While shooting a person, the camera was over brightening the background and artificially lightening the skin tone and smoothening the skin. This made the photos look artificial and as if somebody had done a lot of editing on them.
Unless you are into black-and-white photography there is not much use of the monochrome camera.
Clicking close up shots with the device was also a nightmare because it was not able to focus on the object at all. Details were lost in such shots and the images had a lot of blur making them unusable. The 10x zoom mode also did not capture any details, with the images coming out too blurry.
The wide angle camera was also not a stunner, with the image colours coming out oversaturated and there being a lot of blur and grain in the photos.
The Pro mode, which comes with customisations from Hasselblad, also was not up to the point. Leaving a lot to be desired. The images clicked were similar to the images clicked in the normal mode, and the custom controls were also not of much use.
Coming to the low light performance of the device, the images clicked came out grainy and blurred. These also featured oversaturated colours and artificial brightening of the subjects I was trying to shoot. The Nightscape mode did help with lowering the image grain but the results were almost similar.
Daylight selfies were decent, but the device’s algorithm was artificially brightening the image and smoothening the subject, making it as if the images were being clicked with the beauty mode turned on, even when it was turned down to zero. The colours were oversaturated just like the primary camera. Low light selfies were no better with the addition of grain to the images.

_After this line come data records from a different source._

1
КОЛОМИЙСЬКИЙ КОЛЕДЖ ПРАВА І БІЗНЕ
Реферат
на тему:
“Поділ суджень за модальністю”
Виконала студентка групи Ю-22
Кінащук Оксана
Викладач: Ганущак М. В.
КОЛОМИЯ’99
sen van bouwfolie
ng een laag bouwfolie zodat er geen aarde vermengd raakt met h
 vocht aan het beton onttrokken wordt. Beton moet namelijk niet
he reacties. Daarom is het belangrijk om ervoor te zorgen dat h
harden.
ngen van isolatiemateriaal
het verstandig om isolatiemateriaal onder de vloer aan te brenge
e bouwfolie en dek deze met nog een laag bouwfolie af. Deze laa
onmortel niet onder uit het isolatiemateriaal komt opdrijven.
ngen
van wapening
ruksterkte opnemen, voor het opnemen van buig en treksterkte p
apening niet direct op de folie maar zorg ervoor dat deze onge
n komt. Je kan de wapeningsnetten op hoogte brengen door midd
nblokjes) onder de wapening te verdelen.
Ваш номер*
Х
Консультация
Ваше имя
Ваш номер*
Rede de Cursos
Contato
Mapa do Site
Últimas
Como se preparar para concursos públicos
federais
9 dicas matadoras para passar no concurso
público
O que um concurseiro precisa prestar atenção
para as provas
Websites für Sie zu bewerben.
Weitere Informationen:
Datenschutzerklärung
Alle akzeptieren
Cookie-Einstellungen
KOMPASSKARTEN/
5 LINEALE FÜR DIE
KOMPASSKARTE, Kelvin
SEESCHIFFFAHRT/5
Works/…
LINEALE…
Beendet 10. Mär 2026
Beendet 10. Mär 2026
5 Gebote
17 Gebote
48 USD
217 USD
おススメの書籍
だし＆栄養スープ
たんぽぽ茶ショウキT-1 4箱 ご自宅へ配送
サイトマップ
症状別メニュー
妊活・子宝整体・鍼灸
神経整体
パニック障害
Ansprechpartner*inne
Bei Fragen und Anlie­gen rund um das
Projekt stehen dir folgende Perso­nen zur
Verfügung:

Overall, I personally think that the Hasselblad partnership has brought nothing special to the table in terms of camera performance, and that OnePlus could do all of this on its own also. However, take note that the company could improve all of this with OTA updates. But as of now, the camera performance is not impressive and if this is the reason you were looking to buy the OnePlus 9, I would recommend that you look at other competitors in the same price range.
OnePlus 9 review: Battery
OnePlus 9 also features a 4,500mAh battery, similar to its predecessor, with support for 65W Warp charging technology. Battery life was pretty good, with the phone easily managing to last me around a day and a half on a single charge cycle with moderate use, which included a bit of gaming, browsing social media apps, receiving calls, sending text messages, watching a few shows and more. While with heavy usage, which included extended heavy gaming, watching a few Netflix movies and more, the device managed to last me for around 12 hours on a single charge.
Charging the device is not much of a headache, as it easily goes up from 0 percent to full capacity within around an hour of plugging the device in.
The phone still does not include wireless charging, which the Pro variant has been getting since last year. This has been another pain point of owning a whole wireless charging infrastructure at my home but unable to charge the device via it. Keep in mind not everyone will face such a problem as wireless charging is yet to go mainstream in the country.
OnePlus 9 review: Verdict
Overall, I did not like the OnePlus 9 a lot. It does come with its pros, which include a good display, great performance and more. But, the cons like the plastic build quality, the sub-par camera performance and more heavily overweigh the pros of the device. If you are looking to purchase this device, I would recommend that you look at other options like the Samsung Galaxy S20, Apple iPhone 11 and more.